A team of five student engineers developed plans for a massive
inflatable heat shield designed to protect spacecraft—and
potentially astronauts—from the white-hot heat that objects
encounter upon entering Mars' atmosphere.
The team’s work impressed NASA and partner organization,
the National Institute of Aerospace (NIA), which called upon
college students nationwide to submit proposals for a contest
called the Breakthrough, Innovate, and Game-changing (BIG) Idea
Contest organizers asked the teams to develop plans for a
heatshield much larger than what NASA recently used to land the
rover Curiosity on Mars. The contest dovetails with NASA’s
ongoing efforts to develop a new class of heatshields to carry
vehicles that weigh up to 30 tons to Mars.
UB's was among the four top plans chosen by NASA and NIA, along
with Georgia Tech, Purdue University and the University of Illinois
Urbana-Champaign.

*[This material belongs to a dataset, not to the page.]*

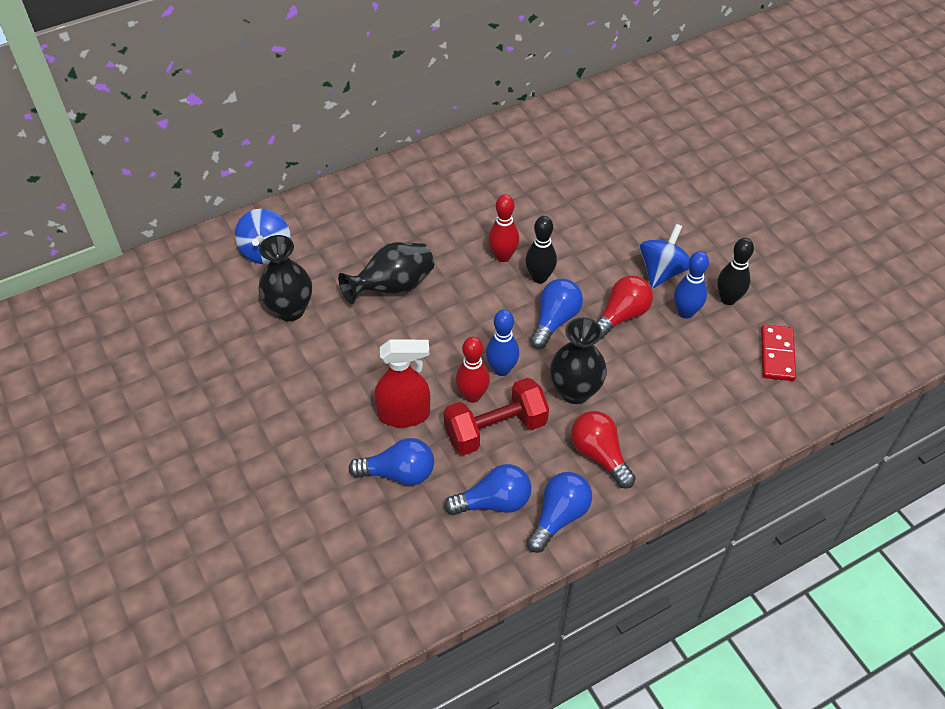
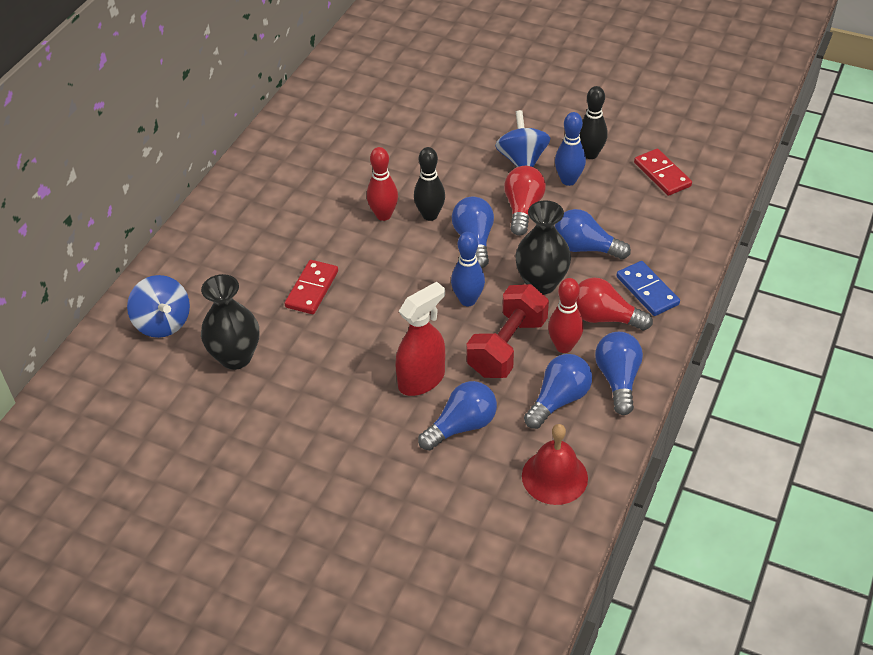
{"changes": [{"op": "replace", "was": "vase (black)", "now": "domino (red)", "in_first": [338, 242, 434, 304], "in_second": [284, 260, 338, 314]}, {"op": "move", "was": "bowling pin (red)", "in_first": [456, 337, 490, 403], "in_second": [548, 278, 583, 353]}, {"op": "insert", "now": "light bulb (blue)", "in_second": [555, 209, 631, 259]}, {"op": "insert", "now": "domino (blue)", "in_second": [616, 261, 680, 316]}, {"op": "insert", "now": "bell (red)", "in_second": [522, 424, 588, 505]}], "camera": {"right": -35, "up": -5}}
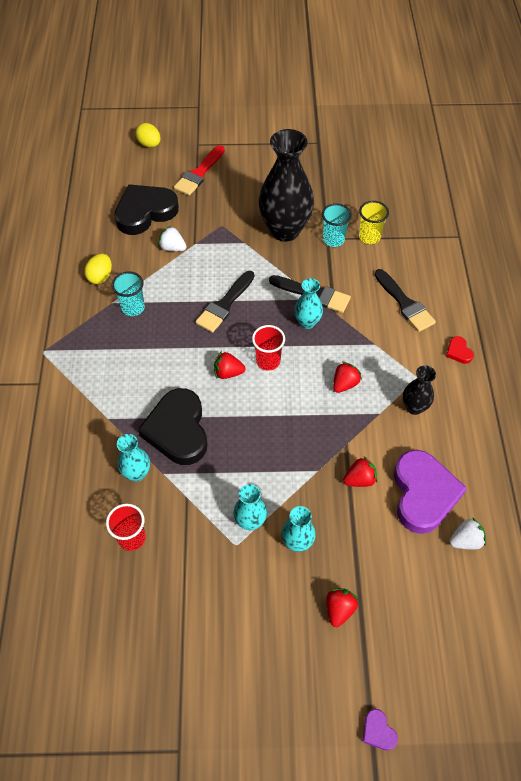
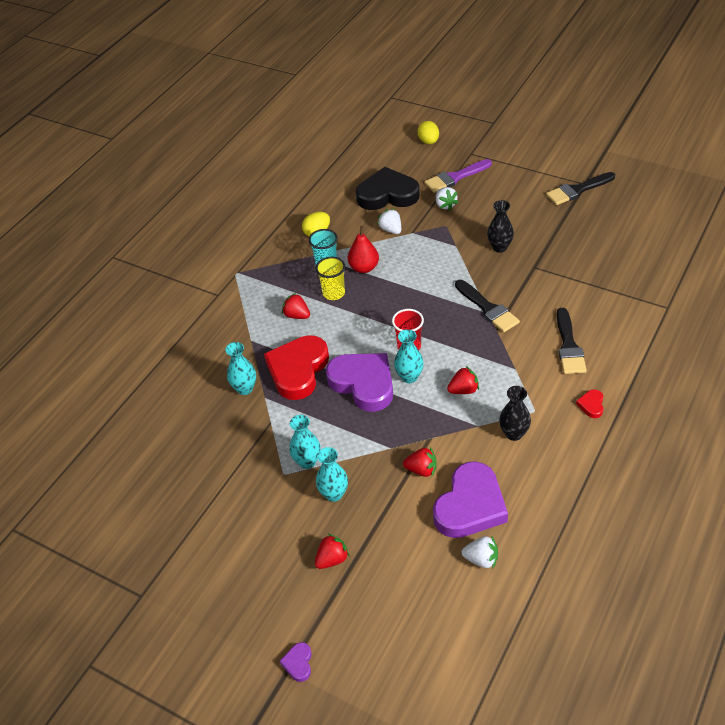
{"changes": [{"op": "resize", "was": "vase (black)", "in_first": [259, 129, 314, 242], "in_second": [487, 200, 514, 253], "ratio": 0.49}, {"op": "recolor", "was": "brush (red)", "now": "brush (purple)", "in_first": [174, 145, 225, 196], "in_second": [425, 159, 492, 193]}, {"op": "move", "was": "cup (yellow)", "in_first": [359, 201, 389, 244], "in_second": [316, 257, 346, 300]}, {"op": "delete", "was": "cup (turquoise)", "in_first": [322, 203, 352, 247]}, {"op": "move", "was": "brush (black)", "in_first": [195, 271, 254, 333], "in_second": [546, 172, 615, 205]}, {"op": "move", "was": "vase (turquoise)", "in_first": [294, 278, 323, 329], "in_second": [394, 329, 424, 383]}, {"op": "move", "was": "strawberry (red)", "in_first": [214, 351, 246, 379], "in_second": [282, 293, 310, 319]}, {"op": "recolor", "was": "heart (black)", "now": "heart (red)", "in_first": [138, 388, 207, 465], "in_second": [264, 335, 329, 400]}, {"op": "delete", "was": "cup (red)", "in_first": [106, 504, 146, 551]}, {"op": "insert", "now": "strawberry (white)", "in_second": [436, 187, 458, 210]}, {"op": "insert", "now": "pear (red)", "in_second": [348, 226, 379, 273]}, {"op": "insert", "now": "heart (purple)", "in_second": [326, 353, 393, 412]}], "camera": {"right": 35, "up": -10}}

The teams presented their plans to a panel of
judges at NASA’s Langley Research Center.
“To have NASA and the NIA evaluate our plan is really an
honor,” said Henry Kwan, a senior mechanical engineering
major who helped create the plan.
Other team members were seniors Levi Li and Samuel Tedesco, and
Anish Kumar and Anibal Martinez, who graduated in 2015. Kemper
Lewis, professor and chair, was the team’s faculty advisor.